This Bugzilla instance is a read-only archive of historic NetBeans bug reports. To report a bug in NetBeans please follow the project's instructions for reporting issues.
Summary: | Analyzing project doesn't scale for large projects | ||
---|---|---|---|
Product: | cnd | Reporter: | rmartins <rmartins> |
Component: | Code Model | Assignee: | Alexander Simon <alexvsimon> |
Status: | RESOLVED FIXED | ||
Severity: | blocker | Keywords: | PERFORMANCE |
Priority: | P2 | ||
Version: | 6.x | ||
Hardware: | All | ||
OS: | Linux | ||
Issue Type: | DEFECT | Exception Reporter: | |
Attachments: |
Thread dump while openning project
Thread dump while analyzing project Thread dump while parsing project |
Description
rmartins
2009-03-03 20:12:42 UTC
Could you provide us a thread damp at parsing time? Please check you JVM parameters. CND has a property that rewrite default number of threads: -J-Dcnd.modelimpl.parser.threads=4 By default it is a number of cores. Could you specify this parameter and try NB again and take a thread dump?
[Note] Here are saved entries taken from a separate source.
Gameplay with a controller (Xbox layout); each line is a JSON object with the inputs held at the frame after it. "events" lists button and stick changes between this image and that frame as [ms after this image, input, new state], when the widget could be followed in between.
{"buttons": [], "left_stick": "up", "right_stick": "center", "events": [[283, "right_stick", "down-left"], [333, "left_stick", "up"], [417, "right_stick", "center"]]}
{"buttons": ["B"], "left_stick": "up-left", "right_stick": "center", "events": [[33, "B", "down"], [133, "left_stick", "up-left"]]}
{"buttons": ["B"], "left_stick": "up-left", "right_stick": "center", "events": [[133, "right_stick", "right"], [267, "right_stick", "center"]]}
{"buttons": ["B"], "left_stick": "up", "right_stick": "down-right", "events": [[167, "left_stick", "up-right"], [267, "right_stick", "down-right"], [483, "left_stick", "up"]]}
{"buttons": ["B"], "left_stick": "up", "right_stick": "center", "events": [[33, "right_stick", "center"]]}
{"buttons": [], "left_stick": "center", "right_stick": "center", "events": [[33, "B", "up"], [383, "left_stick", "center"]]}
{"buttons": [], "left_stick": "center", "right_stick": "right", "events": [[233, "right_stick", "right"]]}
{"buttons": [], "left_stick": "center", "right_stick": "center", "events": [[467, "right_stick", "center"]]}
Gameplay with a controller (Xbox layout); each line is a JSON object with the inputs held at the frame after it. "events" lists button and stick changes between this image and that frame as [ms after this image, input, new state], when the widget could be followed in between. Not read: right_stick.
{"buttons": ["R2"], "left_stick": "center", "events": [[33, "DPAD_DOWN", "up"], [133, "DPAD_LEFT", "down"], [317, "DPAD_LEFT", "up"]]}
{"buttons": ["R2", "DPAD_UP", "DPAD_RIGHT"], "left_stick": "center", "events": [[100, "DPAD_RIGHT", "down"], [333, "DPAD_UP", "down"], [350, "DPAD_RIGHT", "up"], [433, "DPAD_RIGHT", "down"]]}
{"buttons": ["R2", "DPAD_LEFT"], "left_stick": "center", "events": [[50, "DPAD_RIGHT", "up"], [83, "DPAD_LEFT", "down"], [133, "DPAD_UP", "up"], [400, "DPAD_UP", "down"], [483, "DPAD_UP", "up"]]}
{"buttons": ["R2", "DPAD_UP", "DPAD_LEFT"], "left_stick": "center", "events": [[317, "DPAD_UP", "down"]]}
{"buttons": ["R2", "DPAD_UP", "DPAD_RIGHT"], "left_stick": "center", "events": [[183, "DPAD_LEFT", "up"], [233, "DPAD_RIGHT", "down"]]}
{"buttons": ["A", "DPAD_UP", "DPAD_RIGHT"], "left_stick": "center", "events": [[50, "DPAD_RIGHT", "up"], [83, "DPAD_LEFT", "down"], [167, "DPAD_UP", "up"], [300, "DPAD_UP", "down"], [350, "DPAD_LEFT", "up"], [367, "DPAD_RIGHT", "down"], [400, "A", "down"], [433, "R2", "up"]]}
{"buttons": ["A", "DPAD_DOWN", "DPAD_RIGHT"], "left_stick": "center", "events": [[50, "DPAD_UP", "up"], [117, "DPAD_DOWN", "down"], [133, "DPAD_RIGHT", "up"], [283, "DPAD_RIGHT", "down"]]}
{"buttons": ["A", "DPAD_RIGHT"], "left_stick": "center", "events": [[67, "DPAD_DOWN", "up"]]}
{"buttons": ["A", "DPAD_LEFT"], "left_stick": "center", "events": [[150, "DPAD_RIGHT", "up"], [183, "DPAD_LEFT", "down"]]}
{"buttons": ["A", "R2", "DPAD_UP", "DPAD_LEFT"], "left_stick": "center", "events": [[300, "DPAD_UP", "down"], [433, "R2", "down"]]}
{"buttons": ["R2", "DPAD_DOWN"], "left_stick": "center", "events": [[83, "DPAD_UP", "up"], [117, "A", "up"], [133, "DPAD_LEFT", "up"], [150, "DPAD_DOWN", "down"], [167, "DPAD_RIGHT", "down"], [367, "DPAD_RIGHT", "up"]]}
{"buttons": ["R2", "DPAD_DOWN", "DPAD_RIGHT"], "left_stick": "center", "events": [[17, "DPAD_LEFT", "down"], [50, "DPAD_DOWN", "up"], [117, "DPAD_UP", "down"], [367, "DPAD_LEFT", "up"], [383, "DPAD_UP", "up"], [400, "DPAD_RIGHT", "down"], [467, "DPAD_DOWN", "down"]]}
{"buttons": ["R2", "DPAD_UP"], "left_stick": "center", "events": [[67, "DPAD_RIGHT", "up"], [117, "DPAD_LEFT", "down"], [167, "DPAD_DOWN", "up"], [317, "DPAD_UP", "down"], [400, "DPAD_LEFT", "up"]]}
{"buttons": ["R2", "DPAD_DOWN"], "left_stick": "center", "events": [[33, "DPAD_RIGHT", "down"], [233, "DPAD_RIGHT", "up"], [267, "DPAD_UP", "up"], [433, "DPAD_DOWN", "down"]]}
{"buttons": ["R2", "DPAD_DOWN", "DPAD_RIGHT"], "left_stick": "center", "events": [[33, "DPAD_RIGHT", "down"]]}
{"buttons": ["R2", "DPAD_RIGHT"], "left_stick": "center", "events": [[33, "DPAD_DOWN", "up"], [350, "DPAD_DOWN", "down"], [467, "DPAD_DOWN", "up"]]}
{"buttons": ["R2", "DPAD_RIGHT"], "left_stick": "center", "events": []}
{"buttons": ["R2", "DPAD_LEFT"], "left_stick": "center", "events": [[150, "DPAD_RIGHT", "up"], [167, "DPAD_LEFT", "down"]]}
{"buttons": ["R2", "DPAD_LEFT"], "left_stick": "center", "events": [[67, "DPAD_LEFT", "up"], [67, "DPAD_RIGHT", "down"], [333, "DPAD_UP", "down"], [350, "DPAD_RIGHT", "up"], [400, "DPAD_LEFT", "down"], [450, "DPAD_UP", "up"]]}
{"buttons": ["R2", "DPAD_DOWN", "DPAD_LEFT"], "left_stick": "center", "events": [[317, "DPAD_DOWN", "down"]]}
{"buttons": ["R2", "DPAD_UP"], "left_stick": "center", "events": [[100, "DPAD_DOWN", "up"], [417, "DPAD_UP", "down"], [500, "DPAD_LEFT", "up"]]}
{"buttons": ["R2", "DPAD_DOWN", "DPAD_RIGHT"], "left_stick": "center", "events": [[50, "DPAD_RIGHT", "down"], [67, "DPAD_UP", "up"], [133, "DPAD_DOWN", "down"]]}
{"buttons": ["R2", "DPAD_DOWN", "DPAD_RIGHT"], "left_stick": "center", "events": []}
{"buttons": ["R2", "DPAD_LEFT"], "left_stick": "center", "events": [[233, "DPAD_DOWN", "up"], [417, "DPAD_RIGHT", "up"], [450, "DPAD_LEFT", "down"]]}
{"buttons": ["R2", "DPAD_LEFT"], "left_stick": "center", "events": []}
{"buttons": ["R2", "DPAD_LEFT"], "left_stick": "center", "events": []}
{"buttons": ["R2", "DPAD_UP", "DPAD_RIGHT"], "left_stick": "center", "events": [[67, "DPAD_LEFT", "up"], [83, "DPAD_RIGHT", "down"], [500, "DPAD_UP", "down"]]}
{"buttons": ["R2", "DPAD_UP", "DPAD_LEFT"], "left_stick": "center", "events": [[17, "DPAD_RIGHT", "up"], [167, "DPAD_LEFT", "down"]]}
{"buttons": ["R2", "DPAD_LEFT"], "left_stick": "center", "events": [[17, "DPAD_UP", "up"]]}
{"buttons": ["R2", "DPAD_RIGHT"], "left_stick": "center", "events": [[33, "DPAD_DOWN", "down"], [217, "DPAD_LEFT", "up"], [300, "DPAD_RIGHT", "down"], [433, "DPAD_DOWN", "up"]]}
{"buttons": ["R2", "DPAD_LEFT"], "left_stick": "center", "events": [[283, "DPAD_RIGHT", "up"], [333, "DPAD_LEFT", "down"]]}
Created attachment 77694 [details]
Thread dump while openning project
Created attachment 77695 [details]
Thread dump while analyzing project
Created attachment 77696 [details]
Thread dump while parsing project
I used the -J-Dcnd.modelimpl.parser.threads=4 param. It starts to parse but fails, outputting that code completion isn't available. One of the problem was fixed: - IDE analyzes project in several threads (if computer has several cores). Partly was fixed problem with memory consumption on project items: - removed duplicated items - remove redundant fields But memory is steel too large (about 100Mb on ACE) P2 because ACE cannot be open in NB IDE. Hi Alex, I have been able to open the separate ACE framework project (and parse) with about 2Gb~2.5Gb of memory (-J-Xmx2048m) (I left it overnight to index...). With ACE_TAO, I was able to index with 3.5Gb (also left it overnight). Did you commit any for your enhancements to the golden repo? I still only have 1 core being utilized... Hi, The fixes are available in today's official nightly build. Memory consumption should be reduced + analyzing project job is using all available CPUs Btw, you can always access last successful C++ build in Build Artifacts at http://bertram.netbeans.org/hudson/job/cnd-main/lastSuccessfulBuild/ Thanks, Vladimir. P.S. Have you already signed up for NetCAT 6.7 program? :-) http://wiki.netbeans.org/NetCAT67Participants Hi, I will join the NetCAT 6.7. I hope I can contribute to your great effort. Keep the good work! P.S.: thanks for the info about the c++ Build Artifacts Current nightly build should have following performance:
- project contains 14315 source and header files
- initial parse consumes about 90 minutes of CPU time (physical time is about 30 minutes)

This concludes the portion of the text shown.